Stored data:
☆ ☆ ☆ ☆ ☆ ☆ ☆
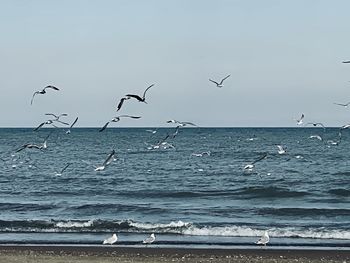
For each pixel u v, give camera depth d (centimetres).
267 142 15125
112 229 3381
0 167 8200
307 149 11844
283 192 5181
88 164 8681
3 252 2766
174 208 4325
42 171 7619
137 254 2736
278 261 2598
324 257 2677
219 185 6012
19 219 3756
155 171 7619
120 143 14912
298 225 3550
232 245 2975
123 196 5225
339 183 6091
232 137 18875
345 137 17388
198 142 15362
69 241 3072
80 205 4441
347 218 3847
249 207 4391
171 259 2620
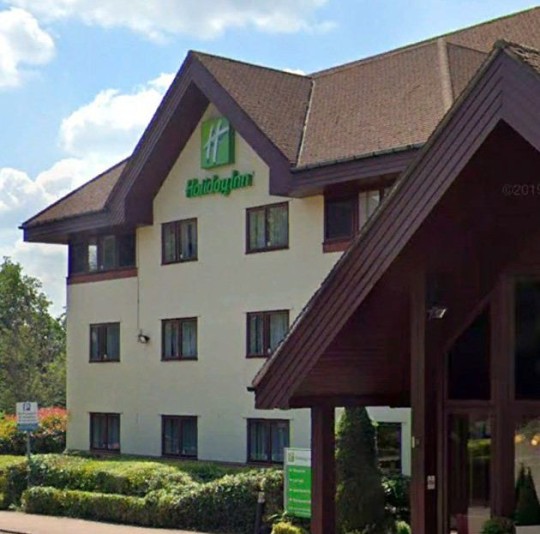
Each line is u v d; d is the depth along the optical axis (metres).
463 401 10.95
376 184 21.94
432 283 9.81
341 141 22.86
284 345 9.98
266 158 23.53
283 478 18.95
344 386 10.72
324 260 23.28
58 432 32.75
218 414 26.31
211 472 23.23
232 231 25.98
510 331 10.76
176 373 27.72
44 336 69.75
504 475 10.70
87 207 30.06
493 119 8.30
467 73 23.42
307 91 26.86
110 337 30.30
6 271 67.38
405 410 21.38
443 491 10.91
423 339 9.81
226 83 25.23
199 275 27.02
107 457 28.12
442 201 8.91
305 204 23.92
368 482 16.73
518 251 10.38
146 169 27.83
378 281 9.41
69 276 31.84
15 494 25.45
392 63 25.94
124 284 29.62
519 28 24.97
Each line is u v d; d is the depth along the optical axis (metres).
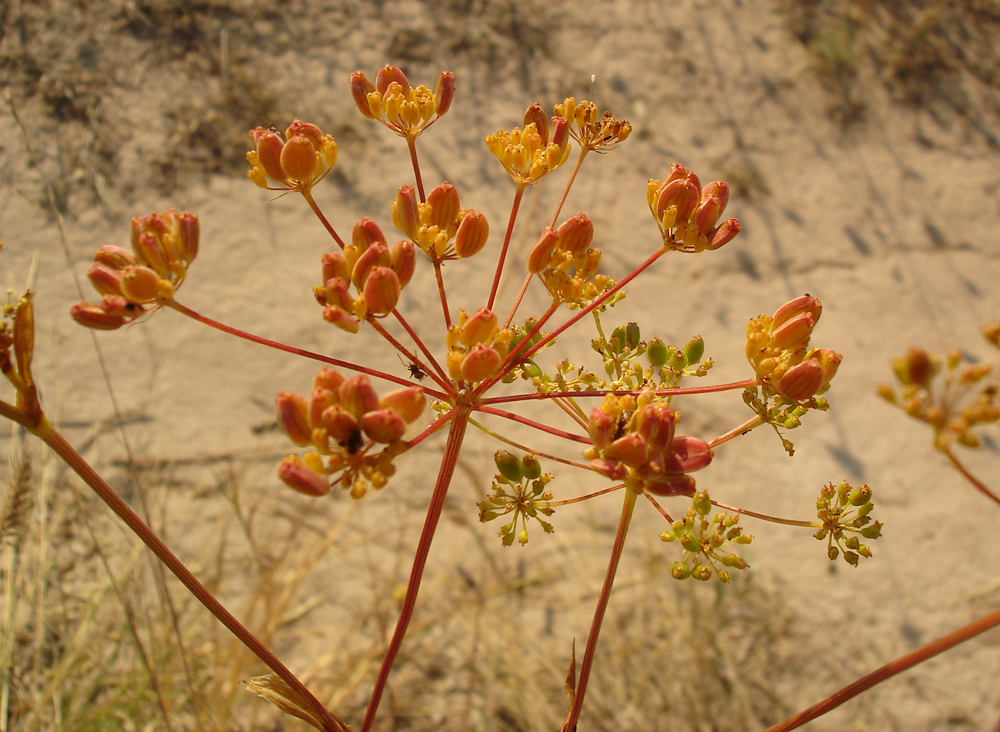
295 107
☆ ☆ ☆ ☆ ☆ ☆ ☆
### WHAT IS NEEDED
Repeat the records above exactly, omitting every picture.

### COMPLETED TASK
For each pixel u v, give camera depth d (centimetres).
267 142 15125
112 229 3381
0 167 8200
307 149 11844
283 192 5181
88 164 8681
3 252 2766
174 208 4325
42 171 7619
137 254 2736
278 261 2598
324 257 2677
219 185 6012
19 219 3756
155 171 7619
120 143 14912
298 225 3550
232 245 2975
123 196 5225
339 183 6091
232 137 18875
345 137 17388
198 142 15362
69 241 3072
80 205 4441
347 218 3847
249 207 4391
171 259 2620
Each line is u v d; d is the depth along the optical axis (metres).
463 401 10.95
376 184 21.94
432 283 9.81
341 141 22.86
284 345 9.98
266 158 23.53
283 478 18.95
344 386 10.72
324 260 23.28
58 432 32.75
218 414 26.31
211 472 23.23
232 231 25.98
510 331 10.76
176 373 27.72
44 336 69.75
504 475 10.70
87 207 30.06
493 119 8.30
467 73 23.42
307 91 26.86
110 337 30.30
6 271 67.38
405 410 21.38
443 491 10.91
423 339 9.81
226 83 25.23
199 275 27.02
107 457 28.12
442 201 8.91
305 204 23.92
368 482 16.73
518 251 10.38
146 169 27.83
378 281 9.41
69 276 31.84
15 494 25.45
392 63 25.94
124 284 29.62
519 28 24.97
Each line is u v d; d is the depth along the optical axis (metres).
295 107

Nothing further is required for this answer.